3. Robust Risk Management

Develop and implement a robust risk management system. Identify, assess, and mitigate risks that could impact the company's operations and objectives. By addressing potential challenges proactively, businesses demonstrate a commitment to long-term sustainability and the protection of shareholder interests.

4. Promoting Ethical Culture

Instill a culture of responsibility and ethics within the organisation. This involves promoting ethical conduct at all levels and ensuring that employees understand and adhere to ethical standards. Training programs and clear communication of the company's values contribute to fostering a culture of accountability.

By integrating these measures, businesses can establish a robust framework for accountability, building trust among stakeholders and contributing to long-term success.

Accountability Key Takeaways:

The essence of accountability lies in the implementation of rigorous mechanisms designed to monitor and evaluate performance. Regular financial reporting stands out as a fundamental component of this accountability framework, ensuring that a company's financial health is transparently communicated to stakeholders. Through these reports, businesses provide a comprehensive overview of their financial position, enabling investors, regulators, and the public to make informed decisions.

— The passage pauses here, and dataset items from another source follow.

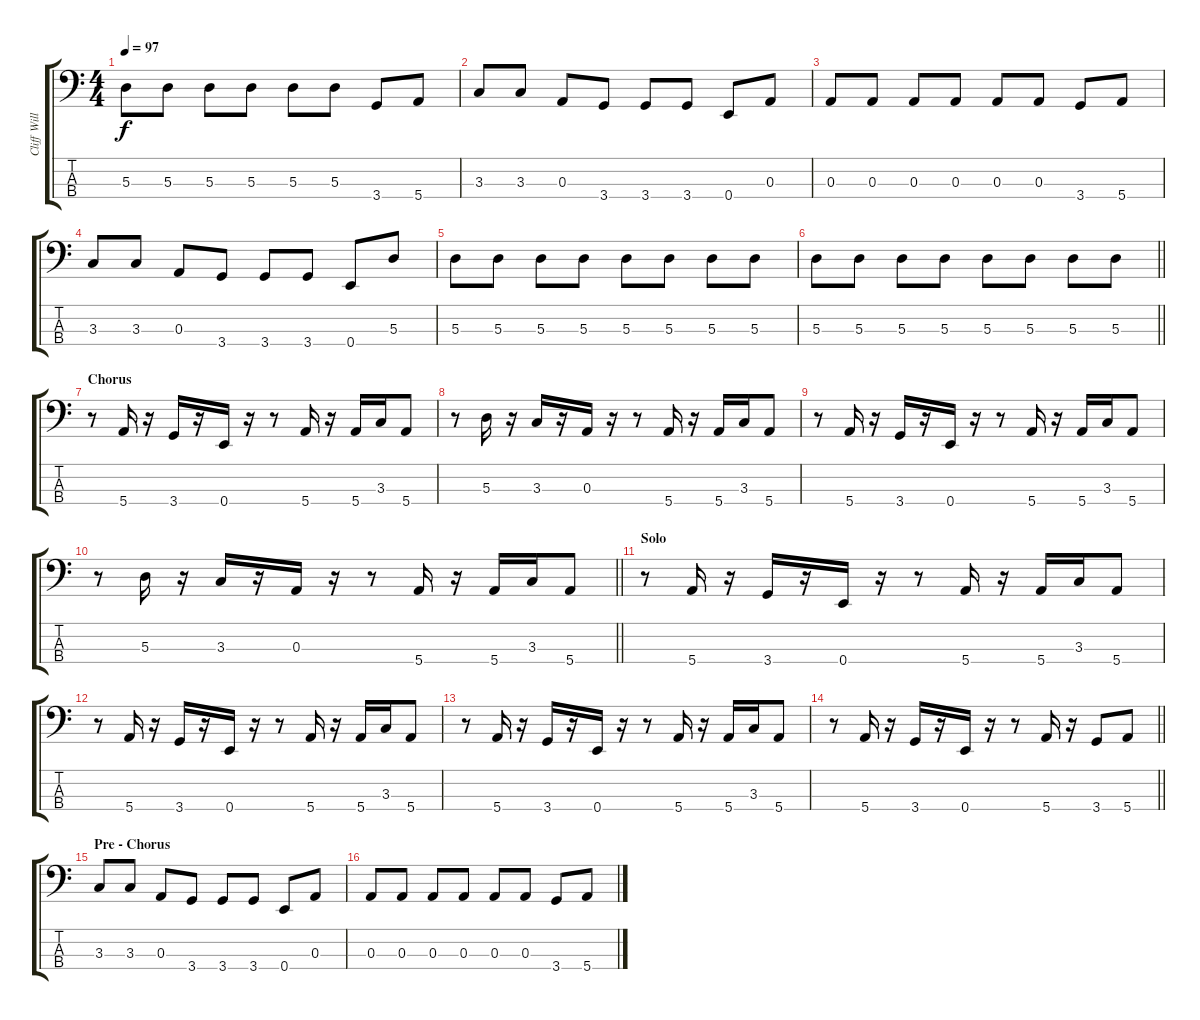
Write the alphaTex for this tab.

\track ("Cliff Williams - Bass" "Cliff Will") {instrument electricbassfinger}
\staff {score tabs}
\tuning (G2 D2 A1 E1) {hide}
\ts (4 4)
\tempo 97
\clef f4
\ks c
5.3.8{dy f} 5.3.8 5.3.8 5.3.8 5.3.8 5.3.8 3.4.8 5.4.8 |
3.3.8 3.3.8 0.3.8 3.4.8 3.4.8 3.4.8 0.4.8 0.3.8 |
0.3.8 0.3.8 0.3.8 0.3.8 0.3.8 0.3.8 3.4.8 5.4.8 |
3.3.8 3.3.8 0.3.8 3.4.8 3.4.8 3.4.8 0.4.8 5.3.8 |
5.3.8 5.3.8 5.3.8 5.3.8 5.3.8 5.3.8 5.3.8 5.3.8 |
\barLineRight lightlight
5.3.8 5.3.8 5.3.8 5.3.8 5.3.8 5.3.8 5.3.8 5.3.8 |
\section ("" "Chorus")
r.8 5.4.16 r.16 3.4.16 r.16 0.4.16 r.16 r.8 5.4.16 r.16 5.4.16 3.3.16 5.4.8 |
r.8 5.3.16 r.16 3.3.16 r.16 0.3.16 r.16 r.8 5.4.16 r.16 5.4.16 3.3.16 5.4.8 |
r.8 5.4.16 r.16 3.4.16 r.16 0.4.16 r.16 r.8 5.4.16 r.16 5.4.16 3.3.16 5.4.8 |
\barLineRight lightlight
r.8 5.3.16 r.16 3.3.16 r.16 0.3.16 r.16 r.8 5.4.16 r.16 5.4.16 3.3.16 5.4.8 |
\section ("" "Solo")
r.8 5.4.16 r.16 3.4.16 r.16 0.4.16 r.16 r.8 5.4.16 r.16 5.4.16 3.3.16 5.4.8 |
r.8 5.4.16 r.16 3.4.16 r.16 0.4.16 r.16 r.8 5.4.16 r.16 5.4.16 3.3.16 5.4.8 |
r.8 5.4.16 r.16 3.4.16 r.16 0.4.16 r.16 r.8 5.4.16 r.16 5.4.16 3.3.16 5.4.8 |
\barLineRight lightlight
r.8 5.4.16 r.16 3.4.16 r.16 0.4.16 r.16 r.8 5.4.16 r.16 3.4.8 5.4.8 |
\section ("" "Pre - Chorus")
3.3.8 3.3.8 0.3.8 3.4.8 3.4.8 3.4.8 0.4.8 0.3.8 |
0.3.8 0.3.8 0.3.8 0.3.8 0.3.8 0.3.8 3.4.8 5.4.8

Internal and external audits further fortify the accountability structure by independently assessing the company's internal controls, risk management processes, and financial statements. Internal audits serve as a proactive measure, identifying potential issues before they escalate, while external audits conducted by independent third parties provide an objective and unbiased evaluation. These processes not only enhance the credibility of a company's financial information but also contribute to maintaining trust among stakeholders, as they demonstrate a commitment to transparency and adherence to industry standards.

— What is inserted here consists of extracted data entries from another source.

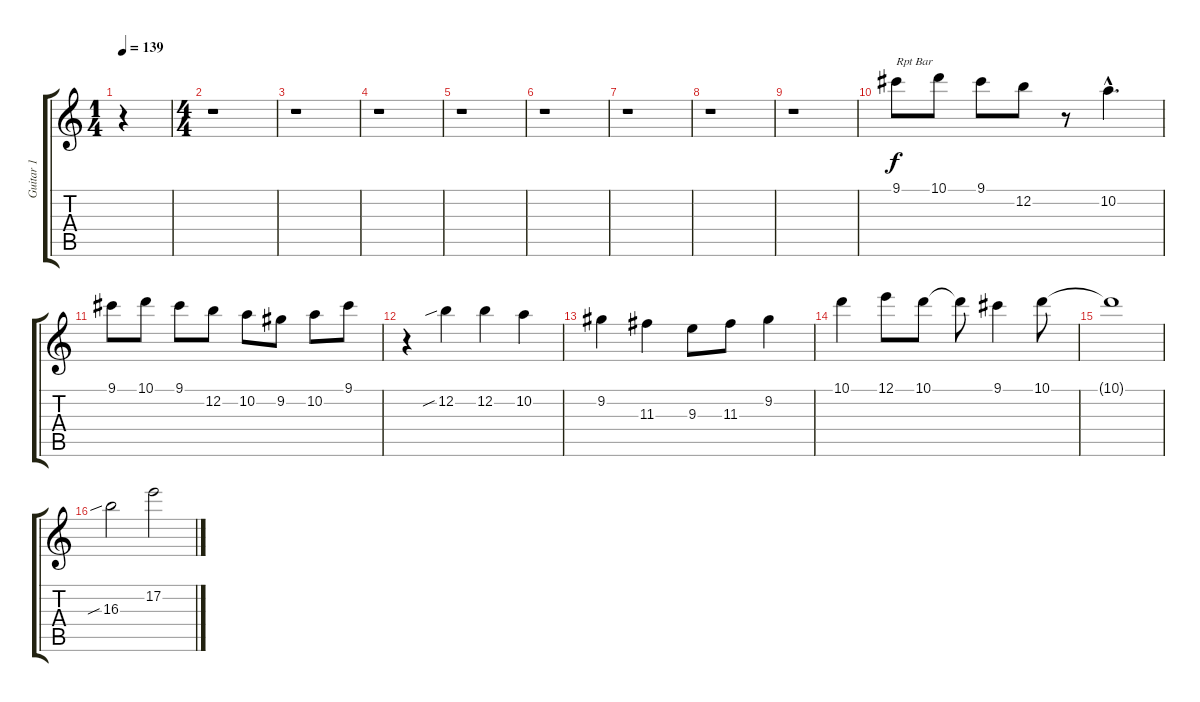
\track ("Guitar 1" "Guitar 1") {instrument distortionguitar}
\staff {score tabs}
\tuning (E4 B3 G3 D3 A2 E2) {hide}
\ts (1 4)
\tempo 139
\clef g2
\ks c
r.4{dy f instrument distortionguitar} |
\ts (4 4)
r.1 |
r.1 |
r.1 |
r.1 |
r.1 |
r.1 |
r.1 |
r.1 |
9.1.8{txt "Rpt Bar"} 10.1.8 9.1.8 12.2.8 r.8 10.2{hac}.4{d} |
9.1.8 10.1.8 9.1.8 12.2.8 10.2.8 9.2.8 10.2.8 9.1.8 |
r.4 12.2{sib}.4 12.2.4 10.2.4 |
9.2.4 11.3.4 9.3.8 11.3.8 9.2.4 |
10.1.4 12.1.8 10.1.8 10.1{t}.8 9.1.4 10.1.8 |
10.1{t}.1 |
16.3{sib}.2 17.2.2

In tandem with financial reporting and audits, a robust risk management system is crucial for accountability. This involves identifying, assessing, and mitigating risks that could impact the company's operations and objectives. By proactively addressing potential challenges, businesses demonstrate their commitment to long-term sustainability and the protection of shareholder interests. The integration of these accountability measures not only safeguards the company against unforeseen risks but also fosters a culture of responsibility, reinforcing the foundations of ethical corporate governance.